**Description of the task**. Would you write out the entries below, every one of them, exactly?

Entries taken from a collection:

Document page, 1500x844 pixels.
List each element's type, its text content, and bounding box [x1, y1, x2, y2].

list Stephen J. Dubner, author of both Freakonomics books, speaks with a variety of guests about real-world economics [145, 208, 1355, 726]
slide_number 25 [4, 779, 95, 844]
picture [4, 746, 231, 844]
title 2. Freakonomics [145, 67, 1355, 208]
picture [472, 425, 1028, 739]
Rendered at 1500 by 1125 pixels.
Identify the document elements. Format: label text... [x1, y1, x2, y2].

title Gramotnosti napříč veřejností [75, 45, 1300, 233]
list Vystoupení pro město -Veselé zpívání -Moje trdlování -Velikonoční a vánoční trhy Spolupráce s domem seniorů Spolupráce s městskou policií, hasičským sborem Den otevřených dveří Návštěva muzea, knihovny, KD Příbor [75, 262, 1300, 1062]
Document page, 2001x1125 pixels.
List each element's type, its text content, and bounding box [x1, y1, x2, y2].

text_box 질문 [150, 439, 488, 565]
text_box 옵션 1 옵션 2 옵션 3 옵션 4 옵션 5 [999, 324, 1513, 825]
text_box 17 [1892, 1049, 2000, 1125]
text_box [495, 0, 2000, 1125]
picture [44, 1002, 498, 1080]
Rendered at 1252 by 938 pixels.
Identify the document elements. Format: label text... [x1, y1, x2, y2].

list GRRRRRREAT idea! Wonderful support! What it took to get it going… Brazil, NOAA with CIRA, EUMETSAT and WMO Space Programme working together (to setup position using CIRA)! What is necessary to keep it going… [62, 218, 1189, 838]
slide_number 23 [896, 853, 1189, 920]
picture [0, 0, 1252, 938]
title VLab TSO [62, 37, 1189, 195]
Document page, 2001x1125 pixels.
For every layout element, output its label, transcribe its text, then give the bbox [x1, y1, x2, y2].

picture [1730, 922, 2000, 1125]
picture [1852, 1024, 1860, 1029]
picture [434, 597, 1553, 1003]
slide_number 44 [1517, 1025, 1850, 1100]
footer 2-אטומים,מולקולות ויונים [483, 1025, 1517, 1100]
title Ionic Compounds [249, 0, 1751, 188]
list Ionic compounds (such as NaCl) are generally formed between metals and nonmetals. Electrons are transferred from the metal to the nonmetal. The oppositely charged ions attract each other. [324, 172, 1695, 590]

**Problem solution**.
Document page, 1500x844 pixels.
List each element's type, its text content, and bounding box [x1, y1, x2, y2].

list Stephen J. Dubner, author of both Freakonomics books, speaks with a variety of guests about real-world economics [145, 208, 1355, 726]
slide_number 25 [4, 779, 95, 844]
picture [4, 746, 231, 844]
title 2. Freakonomics [145, 67, 1355, 208]
picture [472, 425, 1028, 739]
Rendered at 1500 by 1125 pixels.
Identify the document elements. Format: label text... [x1, y1, x2, y2].

title Gramotnosti napříč veřejností [75, 45, 1300, 233]
list Vystoupení pro město -Veselé zpívání -Moje trdlování -Velikonoční a vánoční trhy Spolupráce s domem seniorů Spolupráce s městskou policií, hasičským sborem Den otevřených dveří Návštěva muzea, knihovny, KD Příbor [75, 262, 1300, 1062]
Document page, 2001x1125 pixels.
List each element's type, its text content, and bounding box [x1, y1, x2, y2].

text_box 질문 [150, 439, 488, 565]
text_box 옵션 1 옵션 2 옵션 3 옵션 4 옵션 5 [999, 324, 1513, 825]
text_box 17 [1892, 1049, 2000, 1125]
text_box [495, 0, 2000, 1125]
picture [44, 1002, 498, 1080]
Rendered at 1252 by 938 pixels.
Identify the document elements. Format: label text... [x1, y1, x2, y2].

list GRRRRRREAT idea! Wonderful support! What it took to get it going… Brazil, NOAA with CIRA, EUMETSAT and WMO Space Programme working together (to setup position using CIRA)! What is necessary to keep it going… [62, 218, 1189, 838]
slide_number 23 [896, 853, 1189, 920]
picture [0, 0, 1252, 938]
title VLab TSO [62, 37, 1189, 195]
Document page, 2001x1125 pixels.
For every layout element, output its label, transcribe its text, then give the bbox [x1, y1, x2, y2].

picture [1730, 922, 2000, 1125]
picture [1852, 1024, 1860, 1029]
picture [434, 597, 1553, 1003]
slide_number 44 [1517, 1025, 1850, 1100]
footer 2-אטומים,מולקולות ויונים [483, 1025, 1517, 1100]
title Ionic Compounds [249, 0, 1751, 188]
list Ionic compounds (such as NaCl) are generally formed between metals and nonmetals. Electrons are transferred from the metal to the nonmetal. The oppositely charged ions attract each other. [324, 172, 1695, 590]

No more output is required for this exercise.